Exercises to complete
**1)** Answer these questions about the passage on Uyghur script and mosques in Xinjiang:
(a) What does the red slogan on the banner outside the Ürümchi No.1 primary school say?
(b) What were some neighborhood mosques converted into, and who was served alcohol there?
(c) What is the name of the converted mosque-cafe in Kashgar Old Town?
**2)** Go on with the passage on Uyghur script and mosques in Xinjiang from the point where it stops.

Excerpted passage
Fig.1: Banner outside the Ürümchi No.1 primary school. The slogan in red reads: “Respect teachers, respect education; improve your personal quality” (Smith Finley, 5 July 2018).

This “disappearing” of the Uyghur script reflects a broader erasure of online policy documents relating to the earlier PRC state policy of “bilingual education”, now systematically replaced by documents that refer instead to “national language education” or Chinese-medium education.[2]

Religious practices have also (been) disappeared. In 2018, city mosques were eerily empty, occupied only by China’s national flag, screens running digital slogans against “religious extremism,” and data doors that collect incriminating evidence about anyone who dares enter (ensuring no-one does).

Fig.2 The deserted Yan’an Road mosque, Ürümchi (Joanne Smith Finley, 29 June 2018).
Fig.3 Security checkpoint with iris-scanner, entrance to the Aq Mosque in Ürümchi (Joanne Smith Finley, 29 June 2018).

Neighborhood mosques were padlocked, adorned with framed posters of the 2017 “Xinjiang Uyghur Autonomous Region Regulations on De-Extremification,” or de-sanctified by having the crescents removed from their domes. Some had been converted into cafe-bars, where alcohol was served to Han tourists.

Fig.4 “The Dream of Kashgar” converted mosque-cafe, with Han customer, Kashgar Old Town (Joanne Smith Finley, 10 July 2018).

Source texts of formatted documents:
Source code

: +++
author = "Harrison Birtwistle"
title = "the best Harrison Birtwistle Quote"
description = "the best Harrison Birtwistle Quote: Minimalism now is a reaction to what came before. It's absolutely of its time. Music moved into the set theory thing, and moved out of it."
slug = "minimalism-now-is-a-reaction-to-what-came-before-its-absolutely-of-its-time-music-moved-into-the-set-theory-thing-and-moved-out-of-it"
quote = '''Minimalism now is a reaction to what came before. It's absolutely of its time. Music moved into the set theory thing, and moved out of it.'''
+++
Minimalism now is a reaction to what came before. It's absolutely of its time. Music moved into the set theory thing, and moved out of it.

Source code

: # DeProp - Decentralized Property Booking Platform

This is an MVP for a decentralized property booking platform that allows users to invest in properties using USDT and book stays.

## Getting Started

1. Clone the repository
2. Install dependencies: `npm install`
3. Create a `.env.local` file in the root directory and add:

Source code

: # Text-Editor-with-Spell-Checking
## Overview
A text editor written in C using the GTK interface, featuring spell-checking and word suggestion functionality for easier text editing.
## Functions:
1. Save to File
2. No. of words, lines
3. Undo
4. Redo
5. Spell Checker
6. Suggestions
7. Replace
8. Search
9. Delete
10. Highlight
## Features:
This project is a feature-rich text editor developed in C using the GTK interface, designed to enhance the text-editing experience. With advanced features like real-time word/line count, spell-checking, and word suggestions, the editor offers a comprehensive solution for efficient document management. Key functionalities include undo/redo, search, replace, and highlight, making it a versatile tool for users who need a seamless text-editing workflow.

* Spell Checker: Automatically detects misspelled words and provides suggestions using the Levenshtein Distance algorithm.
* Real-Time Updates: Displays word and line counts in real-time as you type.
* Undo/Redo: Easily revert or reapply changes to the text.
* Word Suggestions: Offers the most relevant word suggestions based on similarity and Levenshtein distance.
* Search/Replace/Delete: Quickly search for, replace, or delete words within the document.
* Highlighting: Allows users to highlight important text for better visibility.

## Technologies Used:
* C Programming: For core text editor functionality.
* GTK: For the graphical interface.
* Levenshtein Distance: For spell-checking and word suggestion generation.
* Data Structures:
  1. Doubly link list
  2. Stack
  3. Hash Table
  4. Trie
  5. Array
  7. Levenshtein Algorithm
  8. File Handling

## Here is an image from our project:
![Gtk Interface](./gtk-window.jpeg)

...

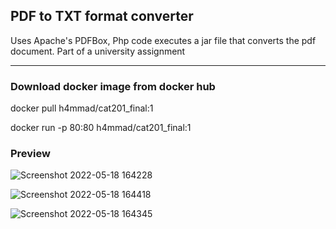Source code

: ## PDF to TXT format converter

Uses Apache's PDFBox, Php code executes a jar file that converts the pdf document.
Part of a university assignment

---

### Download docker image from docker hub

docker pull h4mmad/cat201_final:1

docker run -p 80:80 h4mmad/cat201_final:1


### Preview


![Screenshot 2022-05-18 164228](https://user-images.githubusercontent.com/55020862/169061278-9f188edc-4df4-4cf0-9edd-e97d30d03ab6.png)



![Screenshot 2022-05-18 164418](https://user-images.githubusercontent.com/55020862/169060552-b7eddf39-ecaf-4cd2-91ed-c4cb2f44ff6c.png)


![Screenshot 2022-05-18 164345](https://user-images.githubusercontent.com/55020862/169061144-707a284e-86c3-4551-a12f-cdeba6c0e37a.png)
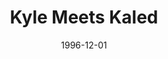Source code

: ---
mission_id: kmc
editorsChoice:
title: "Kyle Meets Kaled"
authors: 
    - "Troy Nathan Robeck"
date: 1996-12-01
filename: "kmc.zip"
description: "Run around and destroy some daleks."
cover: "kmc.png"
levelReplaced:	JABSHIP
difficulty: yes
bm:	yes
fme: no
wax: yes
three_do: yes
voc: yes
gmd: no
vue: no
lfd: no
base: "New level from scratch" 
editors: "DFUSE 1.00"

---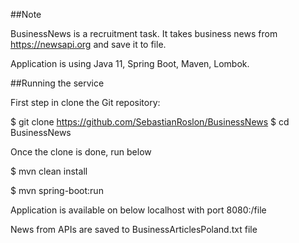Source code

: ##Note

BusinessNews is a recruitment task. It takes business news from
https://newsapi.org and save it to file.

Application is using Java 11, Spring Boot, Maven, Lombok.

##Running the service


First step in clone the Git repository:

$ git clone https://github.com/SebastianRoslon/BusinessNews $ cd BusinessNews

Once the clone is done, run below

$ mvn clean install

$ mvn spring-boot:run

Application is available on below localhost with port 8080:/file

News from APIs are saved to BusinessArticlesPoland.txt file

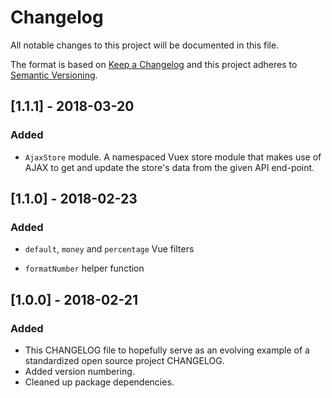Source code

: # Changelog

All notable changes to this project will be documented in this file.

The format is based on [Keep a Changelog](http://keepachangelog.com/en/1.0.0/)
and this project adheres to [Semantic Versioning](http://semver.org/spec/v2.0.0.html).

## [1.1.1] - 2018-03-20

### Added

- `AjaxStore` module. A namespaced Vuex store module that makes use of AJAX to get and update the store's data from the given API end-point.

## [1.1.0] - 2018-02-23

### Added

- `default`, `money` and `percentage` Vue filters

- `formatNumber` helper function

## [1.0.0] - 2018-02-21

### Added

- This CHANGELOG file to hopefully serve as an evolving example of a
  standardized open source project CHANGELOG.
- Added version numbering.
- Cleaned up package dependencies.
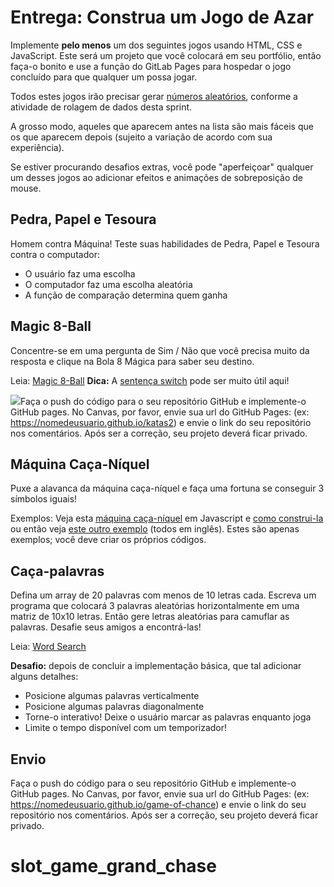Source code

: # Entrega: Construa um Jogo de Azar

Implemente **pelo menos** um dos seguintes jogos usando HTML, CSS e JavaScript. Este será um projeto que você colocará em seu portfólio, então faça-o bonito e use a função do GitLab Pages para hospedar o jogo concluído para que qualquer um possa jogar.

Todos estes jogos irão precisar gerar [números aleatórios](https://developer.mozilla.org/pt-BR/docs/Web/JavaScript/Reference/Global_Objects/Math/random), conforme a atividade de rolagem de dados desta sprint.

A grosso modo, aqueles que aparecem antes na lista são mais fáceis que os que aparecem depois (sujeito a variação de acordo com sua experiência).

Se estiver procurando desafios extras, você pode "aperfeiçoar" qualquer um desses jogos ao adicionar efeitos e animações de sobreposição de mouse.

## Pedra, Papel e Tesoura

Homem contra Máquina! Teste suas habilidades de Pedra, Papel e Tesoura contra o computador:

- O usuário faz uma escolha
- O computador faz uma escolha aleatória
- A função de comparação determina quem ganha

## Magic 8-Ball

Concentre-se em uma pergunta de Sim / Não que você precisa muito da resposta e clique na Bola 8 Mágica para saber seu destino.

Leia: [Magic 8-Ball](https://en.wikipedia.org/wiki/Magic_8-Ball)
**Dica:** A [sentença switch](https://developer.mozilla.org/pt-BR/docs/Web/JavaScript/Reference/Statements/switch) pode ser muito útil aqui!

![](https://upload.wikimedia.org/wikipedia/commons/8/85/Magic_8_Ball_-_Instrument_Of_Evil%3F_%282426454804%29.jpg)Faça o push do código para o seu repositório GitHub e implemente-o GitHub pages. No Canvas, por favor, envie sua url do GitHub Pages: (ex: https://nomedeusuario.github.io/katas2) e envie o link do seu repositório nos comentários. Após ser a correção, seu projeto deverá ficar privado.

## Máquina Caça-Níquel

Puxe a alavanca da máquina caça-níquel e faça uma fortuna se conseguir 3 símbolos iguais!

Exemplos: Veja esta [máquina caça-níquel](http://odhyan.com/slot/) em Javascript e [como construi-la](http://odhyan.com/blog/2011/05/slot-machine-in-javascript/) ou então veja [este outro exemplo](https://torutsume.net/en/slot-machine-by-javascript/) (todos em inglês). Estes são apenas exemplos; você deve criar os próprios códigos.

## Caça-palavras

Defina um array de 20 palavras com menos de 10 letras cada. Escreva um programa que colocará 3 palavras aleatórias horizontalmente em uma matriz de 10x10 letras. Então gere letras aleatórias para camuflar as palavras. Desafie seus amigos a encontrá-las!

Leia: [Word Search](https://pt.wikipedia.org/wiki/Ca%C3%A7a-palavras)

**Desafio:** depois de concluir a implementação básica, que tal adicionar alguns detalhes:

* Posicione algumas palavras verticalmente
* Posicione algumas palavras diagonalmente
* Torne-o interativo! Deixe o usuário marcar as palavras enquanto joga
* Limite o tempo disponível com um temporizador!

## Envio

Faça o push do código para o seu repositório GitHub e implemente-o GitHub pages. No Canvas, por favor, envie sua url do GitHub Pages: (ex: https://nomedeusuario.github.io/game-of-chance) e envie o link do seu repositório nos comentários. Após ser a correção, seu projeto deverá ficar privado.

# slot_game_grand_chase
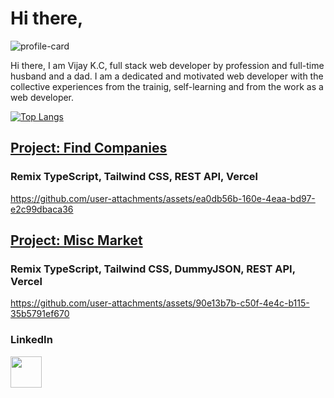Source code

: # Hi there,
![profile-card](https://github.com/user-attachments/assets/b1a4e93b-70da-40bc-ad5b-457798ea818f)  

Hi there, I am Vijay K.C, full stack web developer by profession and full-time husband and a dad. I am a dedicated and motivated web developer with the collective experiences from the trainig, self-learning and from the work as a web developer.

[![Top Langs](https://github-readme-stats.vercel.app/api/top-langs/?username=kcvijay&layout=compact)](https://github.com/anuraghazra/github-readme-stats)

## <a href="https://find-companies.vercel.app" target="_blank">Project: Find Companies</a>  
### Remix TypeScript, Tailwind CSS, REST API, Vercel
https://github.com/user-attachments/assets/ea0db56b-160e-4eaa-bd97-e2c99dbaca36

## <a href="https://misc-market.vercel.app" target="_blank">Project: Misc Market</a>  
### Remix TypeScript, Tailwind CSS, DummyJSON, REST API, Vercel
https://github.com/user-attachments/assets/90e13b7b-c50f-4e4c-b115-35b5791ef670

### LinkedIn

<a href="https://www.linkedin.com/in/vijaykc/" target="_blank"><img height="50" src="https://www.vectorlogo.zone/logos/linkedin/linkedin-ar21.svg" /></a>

...

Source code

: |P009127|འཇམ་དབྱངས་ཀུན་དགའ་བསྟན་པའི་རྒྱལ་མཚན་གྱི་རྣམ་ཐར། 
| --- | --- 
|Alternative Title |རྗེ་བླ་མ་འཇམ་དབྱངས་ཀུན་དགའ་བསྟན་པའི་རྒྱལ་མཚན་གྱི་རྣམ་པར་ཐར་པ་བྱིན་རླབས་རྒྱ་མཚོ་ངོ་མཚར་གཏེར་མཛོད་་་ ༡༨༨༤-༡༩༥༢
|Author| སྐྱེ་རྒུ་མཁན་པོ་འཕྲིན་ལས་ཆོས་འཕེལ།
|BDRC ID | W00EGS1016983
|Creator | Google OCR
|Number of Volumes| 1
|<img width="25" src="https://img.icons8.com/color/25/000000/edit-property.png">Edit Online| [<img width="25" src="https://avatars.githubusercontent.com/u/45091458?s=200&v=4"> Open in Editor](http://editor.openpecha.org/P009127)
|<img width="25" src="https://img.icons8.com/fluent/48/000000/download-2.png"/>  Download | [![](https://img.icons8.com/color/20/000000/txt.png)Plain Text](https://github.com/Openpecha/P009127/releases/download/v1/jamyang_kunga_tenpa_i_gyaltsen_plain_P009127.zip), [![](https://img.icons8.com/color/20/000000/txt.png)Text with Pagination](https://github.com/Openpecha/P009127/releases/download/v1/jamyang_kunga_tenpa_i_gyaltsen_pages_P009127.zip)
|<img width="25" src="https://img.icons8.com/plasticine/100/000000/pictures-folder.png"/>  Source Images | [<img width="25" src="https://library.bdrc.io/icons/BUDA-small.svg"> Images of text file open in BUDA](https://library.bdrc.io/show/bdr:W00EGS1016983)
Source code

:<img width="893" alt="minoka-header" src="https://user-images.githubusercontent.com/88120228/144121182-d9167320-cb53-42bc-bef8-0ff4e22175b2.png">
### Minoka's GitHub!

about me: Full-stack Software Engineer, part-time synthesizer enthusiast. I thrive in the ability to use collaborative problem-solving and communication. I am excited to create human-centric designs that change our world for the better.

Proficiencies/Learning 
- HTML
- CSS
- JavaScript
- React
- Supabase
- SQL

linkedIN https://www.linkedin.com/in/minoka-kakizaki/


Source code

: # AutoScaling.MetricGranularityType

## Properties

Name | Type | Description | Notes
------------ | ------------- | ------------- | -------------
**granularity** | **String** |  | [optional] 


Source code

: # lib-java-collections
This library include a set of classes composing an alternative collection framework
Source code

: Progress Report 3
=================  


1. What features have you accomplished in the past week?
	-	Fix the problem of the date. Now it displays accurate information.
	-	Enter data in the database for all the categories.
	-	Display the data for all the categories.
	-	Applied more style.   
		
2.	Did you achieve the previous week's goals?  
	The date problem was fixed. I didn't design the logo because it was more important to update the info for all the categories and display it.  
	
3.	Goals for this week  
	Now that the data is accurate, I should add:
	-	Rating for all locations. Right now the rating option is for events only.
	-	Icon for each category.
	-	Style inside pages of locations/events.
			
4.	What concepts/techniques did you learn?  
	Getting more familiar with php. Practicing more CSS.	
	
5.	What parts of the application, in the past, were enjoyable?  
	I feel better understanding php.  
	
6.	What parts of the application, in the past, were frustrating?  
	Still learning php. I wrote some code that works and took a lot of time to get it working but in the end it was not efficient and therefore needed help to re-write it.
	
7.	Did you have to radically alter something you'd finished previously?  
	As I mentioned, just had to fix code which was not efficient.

Answers provided
**1)**
(a) "Respect teachers, respect education; improve your personal quality."
(b) Cafe-bars, where alcohol was served to Han tourists.
(c) "The Dream of Kashgar."

**2)**
More recently, it emerged that some mosques have been completely demolished. In April 2019, Shawn Zhang, a Chinese PhD student in Vancouver, posted shocking “before and after” satellite images of the ancient Keriyä mosque in southern Khotän. This towering architectural monument, which dates back to 1237, had undergone extensive renovations during the regional Islamic revival in the 1980s and 1990s, and was photographed on an Islamic festival day in 2016 with thousands of worshippers spilling out. On 14 November 2017, the building was still visible on satellite images. But by 11 April 2018, it had apparently been razed to the ground: all that could be seen was a smooth patch of earth. The region’s Sufi shrines have also been closed or turned into museums. During a 2018 visit to the Büwi Märyäm Mazari in Bäshkirem outside Kashgar, the shrine was deserted, padlocked and devoid of votive offerings. Other major shrines, such as the Jafari Sadiq shrine, have been partially demolished. The state’s intention in doing so may be neatly discerned when one considers this quotation from the highly esteemed – and since 2017, disappeared – Uyghur folklorist and ethnographer, Rahile Dawut, speaking in 2012

If one were to remove these … shrines, the Uyghur people would lose contact with earth. They would no longer have a personal, cultural, and spiritual history. After a few years we would not have a memory of why we live here or where we belong.

Uyghur graveyards have been desecrated and destroyed; Agence France Presse reported in September 2019 how a park was being constructed in Kucha in a place where before there was a Uyghur cemetery. And, in Ürümchi, the city authorities had embarked in 2018 on a so-called “beautification” programme, which set out to erase ethnically distinct architecture in the predominantly Uyghur Tianshan district, and replace it with buildings or façades in a generic faux-Islamic style. As the shop fronts disappeared, so too did the halal signage previously adorning the city’s Muslim eateries. Construction workers all hailed from the Han majority; no local Uyghurs were employed to carry out the renovations.

Fig.5 “Beautification” erases ethnically distinct architecture, Tianshan district of Ürümchi (Joanne Smith Finley, 8 July 2018).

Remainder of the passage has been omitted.